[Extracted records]
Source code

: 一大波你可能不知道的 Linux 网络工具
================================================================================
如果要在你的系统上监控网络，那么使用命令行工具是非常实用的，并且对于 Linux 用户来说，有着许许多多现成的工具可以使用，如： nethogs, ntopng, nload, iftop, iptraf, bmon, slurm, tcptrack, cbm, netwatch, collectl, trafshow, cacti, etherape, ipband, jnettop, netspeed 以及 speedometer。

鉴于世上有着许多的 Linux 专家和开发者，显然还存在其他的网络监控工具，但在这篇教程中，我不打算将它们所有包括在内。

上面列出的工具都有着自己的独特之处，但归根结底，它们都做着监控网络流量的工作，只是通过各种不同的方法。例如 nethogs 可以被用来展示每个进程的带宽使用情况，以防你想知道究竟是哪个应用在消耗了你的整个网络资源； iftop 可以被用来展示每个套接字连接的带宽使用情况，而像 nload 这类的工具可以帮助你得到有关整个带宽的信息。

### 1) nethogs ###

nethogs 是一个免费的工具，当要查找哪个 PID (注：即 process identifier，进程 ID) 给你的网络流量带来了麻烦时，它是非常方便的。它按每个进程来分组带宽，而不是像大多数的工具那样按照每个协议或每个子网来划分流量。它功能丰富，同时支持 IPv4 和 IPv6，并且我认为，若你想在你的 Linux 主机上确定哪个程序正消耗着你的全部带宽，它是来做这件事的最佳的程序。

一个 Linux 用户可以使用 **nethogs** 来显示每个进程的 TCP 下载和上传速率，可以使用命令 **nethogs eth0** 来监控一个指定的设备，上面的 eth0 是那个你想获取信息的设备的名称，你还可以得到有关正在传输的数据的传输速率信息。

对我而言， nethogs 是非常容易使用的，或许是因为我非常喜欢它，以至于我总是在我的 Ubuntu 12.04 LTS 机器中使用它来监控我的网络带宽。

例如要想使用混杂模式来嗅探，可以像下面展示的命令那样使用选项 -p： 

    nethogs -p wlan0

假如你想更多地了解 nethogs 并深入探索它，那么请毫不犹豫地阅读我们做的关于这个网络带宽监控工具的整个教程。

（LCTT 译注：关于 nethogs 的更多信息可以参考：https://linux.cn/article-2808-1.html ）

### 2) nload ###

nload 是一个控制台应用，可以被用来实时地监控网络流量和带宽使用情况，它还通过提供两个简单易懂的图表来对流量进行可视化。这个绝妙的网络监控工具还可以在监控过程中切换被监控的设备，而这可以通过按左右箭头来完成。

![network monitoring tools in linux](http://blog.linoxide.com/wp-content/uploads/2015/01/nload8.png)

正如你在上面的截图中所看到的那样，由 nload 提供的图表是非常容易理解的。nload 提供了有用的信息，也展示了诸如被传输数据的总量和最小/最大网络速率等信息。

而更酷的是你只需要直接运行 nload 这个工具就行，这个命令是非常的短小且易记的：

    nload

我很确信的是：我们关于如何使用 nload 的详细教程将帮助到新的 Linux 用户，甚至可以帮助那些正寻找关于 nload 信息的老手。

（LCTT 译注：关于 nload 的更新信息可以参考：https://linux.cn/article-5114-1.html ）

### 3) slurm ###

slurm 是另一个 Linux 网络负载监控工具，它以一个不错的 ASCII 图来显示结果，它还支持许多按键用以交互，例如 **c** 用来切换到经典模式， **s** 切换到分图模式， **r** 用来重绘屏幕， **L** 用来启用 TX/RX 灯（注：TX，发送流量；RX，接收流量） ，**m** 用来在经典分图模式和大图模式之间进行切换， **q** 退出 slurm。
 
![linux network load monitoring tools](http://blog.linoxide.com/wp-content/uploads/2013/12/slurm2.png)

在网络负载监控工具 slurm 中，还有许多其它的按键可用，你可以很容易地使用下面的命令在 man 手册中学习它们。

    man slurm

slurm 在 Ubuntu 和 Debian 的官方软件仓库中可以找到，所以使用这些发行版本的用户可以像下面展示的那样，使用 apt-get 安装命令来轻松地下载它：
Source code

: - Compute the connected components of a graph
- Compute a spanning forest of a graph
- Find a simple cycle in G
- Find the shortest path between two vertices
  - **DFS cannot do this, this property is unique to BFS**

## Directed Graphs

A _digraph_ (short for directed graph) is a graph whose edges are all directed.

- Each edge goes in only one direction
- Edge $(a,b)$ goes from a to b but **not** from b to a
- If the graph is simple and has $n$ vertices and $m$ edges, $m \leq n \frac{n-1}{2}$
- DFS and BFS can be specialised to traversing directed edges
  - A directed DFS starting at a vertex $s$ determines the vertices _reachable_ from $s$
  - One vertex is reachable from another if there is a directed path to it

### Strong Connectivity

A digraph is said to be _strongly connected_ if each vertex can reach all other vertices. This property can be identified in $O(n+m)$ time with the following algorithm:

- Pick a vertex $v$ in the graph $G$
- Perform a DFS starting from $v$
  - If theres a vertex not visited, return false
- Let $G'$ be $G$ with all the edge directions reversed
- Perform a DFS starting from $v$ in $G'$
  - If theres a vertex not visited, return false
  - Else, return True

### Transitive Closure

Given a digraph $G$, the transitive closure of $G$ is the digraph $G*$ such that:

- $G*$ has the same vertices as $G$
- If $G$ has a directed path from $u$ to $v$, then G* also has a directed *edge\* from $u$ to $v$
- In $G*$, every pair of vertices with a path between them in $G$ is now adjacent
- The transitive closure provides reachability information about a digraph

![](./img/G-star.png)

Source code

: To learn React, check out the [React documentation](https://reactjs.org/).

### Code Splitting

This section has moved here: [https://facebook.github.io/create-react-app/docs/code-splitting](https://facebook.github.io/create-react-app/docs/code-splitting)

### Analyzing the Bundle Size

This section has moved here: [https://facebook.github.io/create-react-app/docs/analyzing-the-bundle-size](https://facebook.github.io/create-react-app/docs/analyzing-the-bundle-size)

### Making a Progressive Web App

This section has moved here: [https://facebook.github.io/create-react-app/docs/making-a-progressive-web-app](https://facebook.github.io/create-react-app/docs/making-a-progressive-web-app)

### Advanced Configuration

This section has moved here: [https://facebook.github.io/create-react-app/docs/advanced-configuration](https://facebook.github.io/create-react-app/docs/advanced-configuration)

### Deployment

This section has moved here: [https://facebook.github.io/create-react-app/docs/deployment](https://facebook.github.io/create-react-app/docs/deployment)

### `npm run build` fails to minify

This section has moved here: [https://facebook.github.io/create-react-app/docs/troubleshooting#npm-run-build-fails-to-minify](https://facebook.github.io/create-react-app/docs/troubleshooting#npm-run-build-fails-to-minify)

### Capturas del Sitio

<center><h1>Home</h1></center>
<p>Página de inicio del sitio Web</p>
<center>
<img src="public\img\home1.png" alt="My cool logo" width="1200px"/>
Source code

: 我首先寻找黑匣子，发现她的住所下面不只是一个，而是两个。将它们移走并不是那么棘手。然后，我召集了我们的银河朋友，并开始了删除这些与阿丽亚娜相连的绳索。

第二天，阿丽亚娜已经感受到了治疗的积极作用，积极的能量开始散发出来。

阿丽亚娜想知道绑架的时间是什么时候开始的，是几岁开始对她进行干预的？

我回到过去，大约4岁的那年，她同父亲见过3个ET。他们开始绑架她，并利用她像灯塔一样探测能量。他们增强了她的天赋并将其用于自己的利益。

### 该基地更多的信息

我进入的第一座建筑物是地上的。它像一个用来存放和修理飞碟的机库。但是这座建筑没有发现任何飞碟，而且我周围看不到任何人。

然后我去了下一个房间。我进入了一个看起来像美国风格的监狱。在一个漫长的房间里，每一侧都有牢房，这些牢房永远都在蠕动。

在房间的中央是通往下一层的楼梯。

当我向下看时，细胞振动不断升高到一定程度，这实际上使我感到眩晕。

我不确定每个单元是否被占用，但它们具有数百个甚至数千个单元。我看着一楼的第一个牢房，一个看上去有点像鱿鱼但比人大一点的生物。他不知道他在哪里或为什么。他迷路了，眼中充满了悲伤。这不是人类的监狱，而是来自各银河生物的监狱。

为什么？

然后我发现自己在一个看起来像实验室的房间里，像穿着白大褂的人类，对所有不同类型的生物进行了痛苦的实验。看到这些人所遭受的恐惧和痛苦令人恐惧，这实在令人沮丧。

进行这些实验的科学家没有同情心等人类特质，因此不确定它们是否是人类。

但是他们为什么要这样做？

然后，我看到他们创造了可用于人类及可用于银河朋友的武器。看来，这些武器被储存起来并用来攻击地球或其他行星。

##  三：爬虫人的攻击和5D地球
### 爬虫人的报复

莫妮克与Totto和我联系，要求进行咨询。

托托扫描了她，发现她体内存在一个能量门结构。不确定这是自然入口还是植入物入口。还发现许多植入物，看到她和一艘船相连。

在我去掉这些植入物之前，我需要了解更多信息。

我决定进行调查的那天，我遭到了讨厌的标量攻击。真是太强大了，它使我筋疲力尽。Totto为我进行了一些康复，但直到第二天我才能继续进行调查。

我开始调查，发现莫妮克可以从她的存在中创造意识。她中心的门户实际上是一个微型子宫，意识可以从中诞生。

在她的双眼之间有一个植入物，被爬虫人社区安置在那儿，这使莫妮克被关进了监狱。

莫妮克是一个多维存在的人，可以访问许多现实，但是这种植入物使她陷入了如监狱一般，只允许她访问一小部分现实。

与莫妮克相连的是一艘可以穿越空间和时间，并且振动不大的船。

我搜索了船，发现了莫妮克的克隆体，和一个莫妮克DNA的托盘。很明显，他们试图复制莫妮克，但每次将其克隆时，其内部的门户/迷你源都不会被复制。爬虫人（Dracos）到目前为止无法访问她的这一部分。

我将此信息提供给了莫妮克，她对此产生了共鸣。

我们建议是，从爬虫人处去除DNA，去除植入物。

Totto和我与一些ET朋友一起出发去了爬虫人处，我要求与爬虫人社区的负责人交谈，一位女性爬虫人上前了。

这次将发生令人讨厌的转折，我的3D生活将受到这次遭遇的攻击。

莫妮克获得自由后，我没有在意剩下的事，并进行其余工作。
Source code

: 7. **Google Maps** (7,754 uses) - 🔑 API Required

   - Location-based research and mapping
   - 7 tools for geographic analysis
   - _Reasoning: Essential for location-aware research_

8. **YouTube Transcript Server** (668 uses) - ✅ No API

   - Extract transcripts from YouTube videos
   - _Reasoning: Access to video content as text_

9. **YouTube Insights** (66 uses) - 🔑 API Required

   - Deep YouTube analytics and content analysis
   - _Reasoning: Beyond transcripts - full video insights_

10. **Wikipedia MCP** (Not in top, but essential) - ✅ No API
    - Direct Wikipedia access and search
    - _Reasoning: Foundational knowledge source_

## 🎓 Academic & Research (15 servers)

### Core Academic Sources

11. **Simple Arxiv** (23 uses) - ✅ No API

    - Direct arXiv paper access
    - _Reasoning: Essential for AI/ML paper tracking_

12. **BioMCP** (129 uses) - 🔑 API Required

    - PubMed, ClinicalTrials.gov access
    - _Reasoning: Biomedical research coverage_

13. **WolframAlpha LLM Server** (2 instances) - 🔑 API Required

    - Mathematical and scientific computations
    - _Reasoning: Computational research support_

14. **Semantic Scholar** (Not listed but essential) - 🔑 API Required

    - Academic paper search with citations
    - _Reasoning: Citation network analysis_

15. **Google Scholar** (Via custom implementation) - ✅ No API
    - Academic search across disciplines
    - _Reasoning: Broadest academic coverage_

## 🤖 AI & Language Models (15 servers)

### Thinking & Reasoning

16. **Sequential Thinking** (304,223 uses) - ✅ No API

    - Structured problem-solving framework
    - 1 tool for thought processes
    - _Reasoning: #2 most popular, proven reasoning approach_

--- WHAT IS BEING ASKED ---
Please copy out the listing lines unchanged, from the line with "而更酷的是你只需要直接运行 nload 这个工具就行，这个命令是非常的短小且易记的：" up to and including the line with "### Transitive Closure".

--- SOLUTION FOR THIS PROBLEM ---
而更酷的是你只需要直接运行 nload 这个工具就行，这个命令是非常的短小且易记的：

    nload

我很确信的是：我们关于如何使用 nload 的详细教程将帮助到新的 Linux 用户，甚至可以帮助那些正寻找关于 nload 信息的老手。

（LCTT 译注：关于 nload 的更新信息可以参考：https://linux.cn/article-5114-1.html ）

### 3) slurm ###

slurm 是另一个 Linux 网络负载监控工具，它以一个不错的 ASCII 图来显示结果，它还支持许多按键用以交互，例如 **c** 用来切换到经典模式， **s** 切换到分图模式， **r** 用来重绘屏幕， **L** 用来启用 TX/RX 灯（注：TX，发送流量；RX，接收流量） ，**m** 用来在经典分图模式和大图模式之间进行切换， **q** 退出 slurm。
 
![linux network load monitoring tools](http://blog.linoxide.com/wp-content/uploads/2013/12/slurm2.png)

在网络负载监控工具 slurm 中，还有许多其它的按键可用，你可以很容易地使用下面的命令在 man 手册中学习它们。

    man slurm

slurm 在 Ubuntu 和 Debian 的官方软件仓库中可以找到，所以使用这些发行版本的用户可以像下面展示的那样，使用 apt-get 安装命令来轻松地下载它：
Source code

: - Compute the connected components of a graph
- Compute a spanning forest of a graph
- Find a simple cycle in G
- Find the shortest path between two vertices
  - **DFS cannot do this, this property is unique to BFS**

## Directed Graphs

A _digraph_ (short for directed graph) is a graph whose edges are all directed.

- Each edge goes in only one direction
- Edge $(a,b)$ goes from a to b but **not** from b to a
- If the graph is simple and has $n$ vertices and $m$ edges, $m \leq n \frac{n-1}{2}$
- DFS and BFS can be specialised to traversing directed edges
  - A directed DFS starting at a vertex $s$ determines the vertices _reachable_ from $s$
  - One vertex is reachable from another if there is a directed path to it

### Strong Connectivity

A digraph is said to be _strongly connected_ if each vertex can reach all other vertices. This property can be identified in $O(n+m)$ time with the following algorithm:

- Pick a vertex $v$ in the graph $G$
- Perform a DFS starting from $v$
  - If theres a vertex not visited, return false
- Let $G'$ be $G$ with all the edge directions reversed
- Perform a DFS starting from $v$ in $G'$
  - If theres a vertex not visited, return false
  - Else, return True

### Transitive Closure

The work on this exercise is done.